[Bell Historians] Whitechapel bells in Russia
Carl S Zimmerman
csz_stl at O6aAzCtDs-PMrIZpMBkXDMLJeWuiDfgJcuO-E-mgehOjXdylIvmXtV7XjQdVPvn0dfezQl2loYe0XPLq.yahoo.invalid
Tue Dec 12 15:27:42 GMT 2006
Chris Pickford wrote:
>I was looking at an illustrated book about St.Petersburg only the
>other day - a very beautiful city with many buildings of this period.
Appearances can be deceiving. My wife and I visited St.Petersburg
two years ago, and learned that it had been largely bombed out in WW
II. It has subsequently been reconstructed, and buildings along the
main thoroughfares have restored "period" facades, but those are
mostly plaster and paint.
On the other hand, some ancient buildings did survive. The
Petropavlovskaya Krepost, containing the Cathedral of St.Peter &
St.Paul, is one such area.

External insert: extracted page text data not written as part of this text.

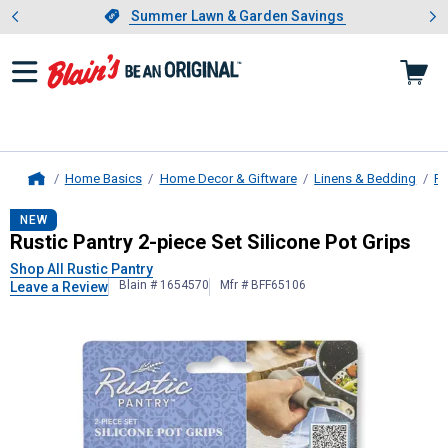
Showing slide 1 of 4: Summer L
es
Slide 1 of 4.
Summer Lawn & Garden Savings
Summer Lawn & Garden Savings
Home Basics
Home Decor & Giftware
Linens & Bedding
Po
Home
Rustic Pantry
2-piece Set Silicone P
NEW
Rustic Pantry 2-piece Set Silicone Pot Grips
Shop All Rustic Pantry
Blain # 1654570
Mfr # BFF65106
Leave a Review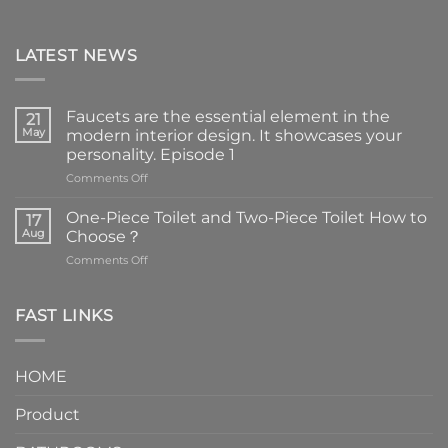
LATEST NEWS
Faucets are the essential element in the
21
May
modern interior design. It showcases your
personality. Episode 1
on
Comments Off
Faucets
are
One-Piece Toilet and Two-Piece Toilet How to
17
the
Aug
Choose？
essential
on
Comments Off
element
One-
in
Piece
the
Toilet
FAST LINKS
modern
and
interior
Two-
design.
Piece
It
HOME
Toilet
showcases
How
your
Product
to
personality.
Choose？
Episode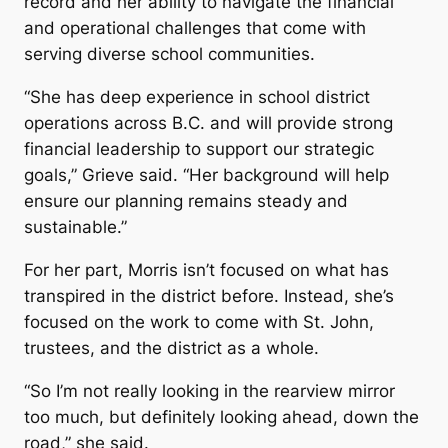
record and her ability to navigate the financial
and operational challenges that come with
serving diverse school communities.
“She has deep experience in school district
operations across B.C. and will provide strong
financial leadership to support our strategic
goals,” Grieve said. “Her background will help
ensure our planning remains steady and
sustainable.”
For her part, Morris isn’t focused on what has
transpired in the district before. Instead, she’s
focused on the work to come with St. John,
trustees, and the district as a whole.
“So I’m not really looking in the rearview mirror
too much, but definitely looking ahead, down the
road,” she said.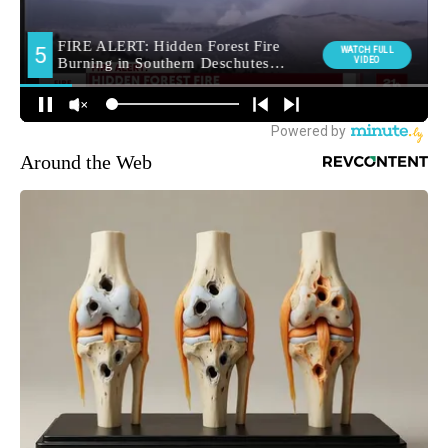
Around the Web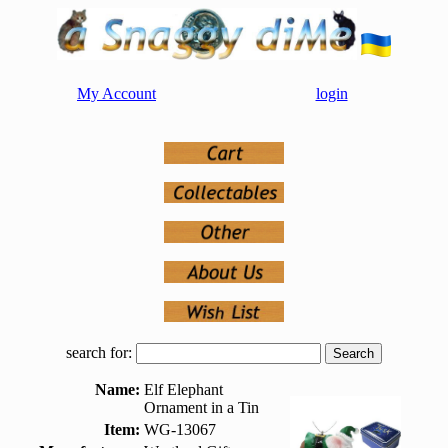
My Account
login
search for:
Name:
Elf Elephant
Ornament in a Tin
Item:
WG-13067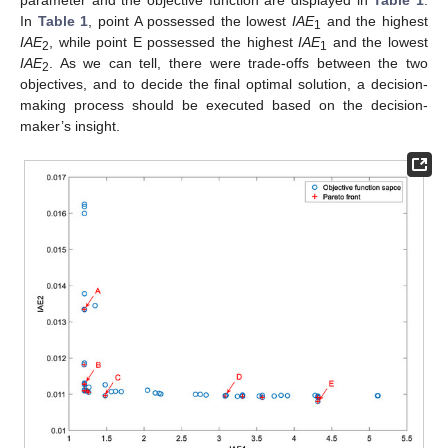
parameter and the objective function are displayed in
Table 1
.
In
Table 1
, point A possessed the lowest
IAE
and the highest
1
IAE
, while point E possessed the highest
IAE
and the lowest
2
1
IAE
. As we can tell, there were trade-offs between the two
2
objectives, and to decide the final optimal solution, a decision-
making process should be executed based on the decision-
maker’s insight.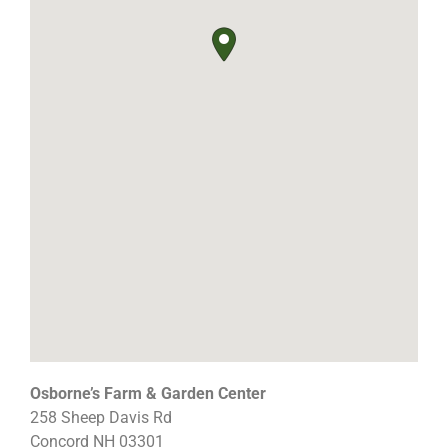
Osborne’s Farm & Garden Center
258 Sheep Davis Rd
Concord
NH
03301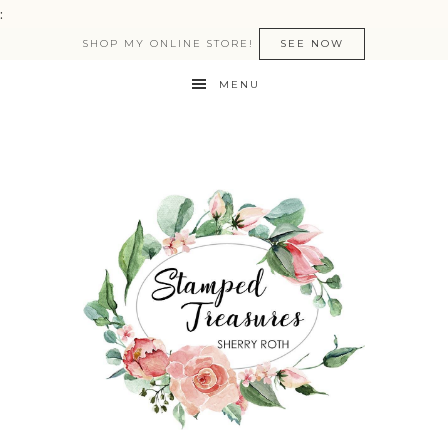
:
SHOP MY ONLINE STORE!
SEE NOW
MENU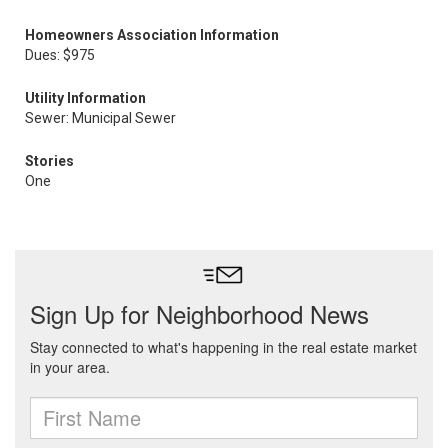
Homeowners Association Information
Dues: $975
Utility Information
Sewer: Municipal Sewer
Stories
One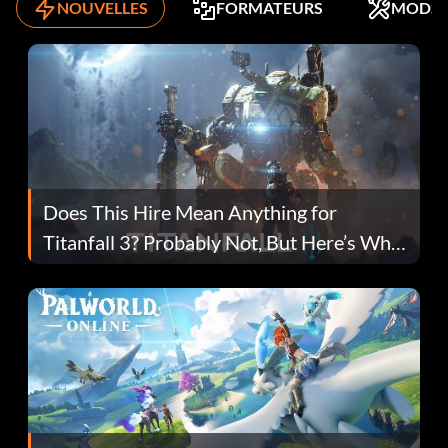
NOUVELLES
FORMATEURS
MODS
Does This Hire Mean Anything for
Titanfall 3? Probably Not, But Here’s Why
Fans Are Hopeful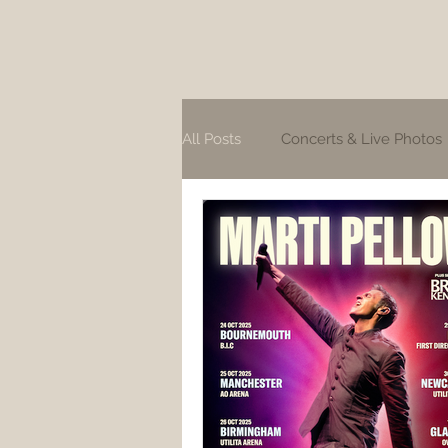
All Posts
Concerts & Live Photos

The Cathedral tower still contains most
of the Dutch-made bells of the carillon of 1720, though nowadays they
are played automatically. The same tower also houses a Russian-made
zvon and a modern Dutch-made carillon with manual clavier.
So there is still some hope that the Whitechapel bells of 1747 could
have survived, if indeed St.Petersburg was where they went.